Ten years of maintenance treatment of severe melancholic depression in an adult woman including discontinuation experiences.

Abstract

Background: There are only few publications on long-term treatments for major depressive disorder (MDD) lasting 5 years or longer. Most clinical controlled trials lasted no longer than 2 years and some recent studies suggested an advantage of cognitive behavioral therapy (CBT) over antidepressants in relapse prevention of MDD.

Methods: Exclusively outpatient "real world" treatment of severe melancholia, prospectively documented over 10 years with different serial treatment strategies, discontinuation phenomena and complications.

Methods: Compared to CBT, agomelatine, mirtazapine, bupropion and high-dose milnacipran, high-dose venlafaxine (extended-release form, XR) was effective, even sustainably. Asymptomatic premature ventricular contractions (PVCs) were found at the beginning of the treatment of the MDD, which initially led to the discontinuation of high-dose venlafaxine (300 mg daily). Even the various treatment strategies mentioned above were unable to compensate for or prevent the subsequent severe deterioration in MDD (2 rebounds, 1 recurrence). Only the renewed use of high-dose venlafaxine was successful. PVC no longer occurred and the treatment was also well tolerated over the years, with venlafaxine serum levels at times exceeding 5 times the recommended upper therapeutic reference level (known bupropion-venlafaxine interaction, otherwise 2.5 to 3-fold increase with high-dose venlafaxine alone). During dose reduction or after gradual discontinuation of high-dose venlafaxine, rather mild withdrawal symptoms occurred, but as described above, also two severe rebounds and one severe recurrence happened.

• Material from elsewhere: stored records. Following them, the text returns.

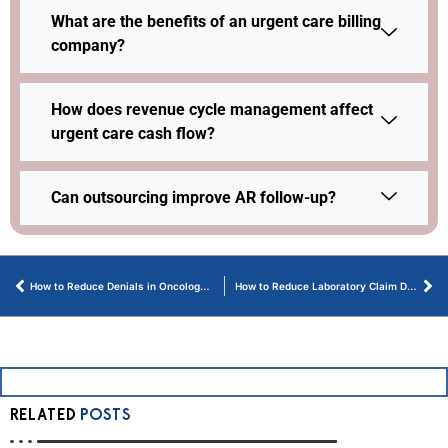
What are the benefits of an urgent care billing
company?
How does revenue cycle management affect
urgent care cash flow?
Can outsourcing improve AR follow-up?
How to Reduce Denials in Oncology Billing Today
How to Reduce Laboratory Claim Denials Through Smart Management
RELATED
POSTS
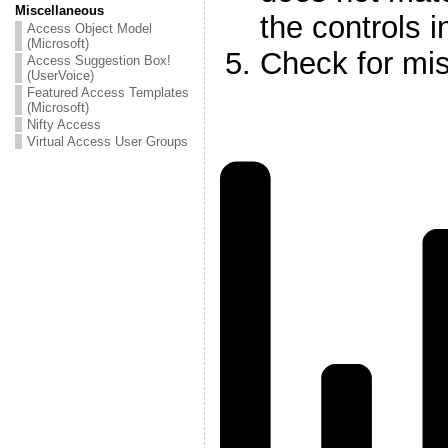
Miscellaneous
the controls i
Access Object Model
(Microsoft)
Check for mis
Access Suggestion Box!
(UserVoice)
Featured Access Templates
(Microsoft)
Nifty Access
Virtual Access User Groups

Discussion: This long-term observation supports critical reflections on the discontinuation of successful long-term treatment with antidepressants in severe MDD, even if it should be under "the protection" of CBT. The PVC seemed to be more related to the duration of the severe major depressive episode than to the venlafaxine treatment itself. A particular prospective observation of this longitudinal case study is that relapses (in the sense of rebounds) during or after previous venlafaxine tapering seemed to herald the recurrence after complete recovery. Remarkably, neither relapses nor recurrence could be prevented by CBT.

Conclusion: In this case, high-dose venlafaxine has a particular relapse-preventive (and "recurrence-preventive") effect with good long-term tolerability.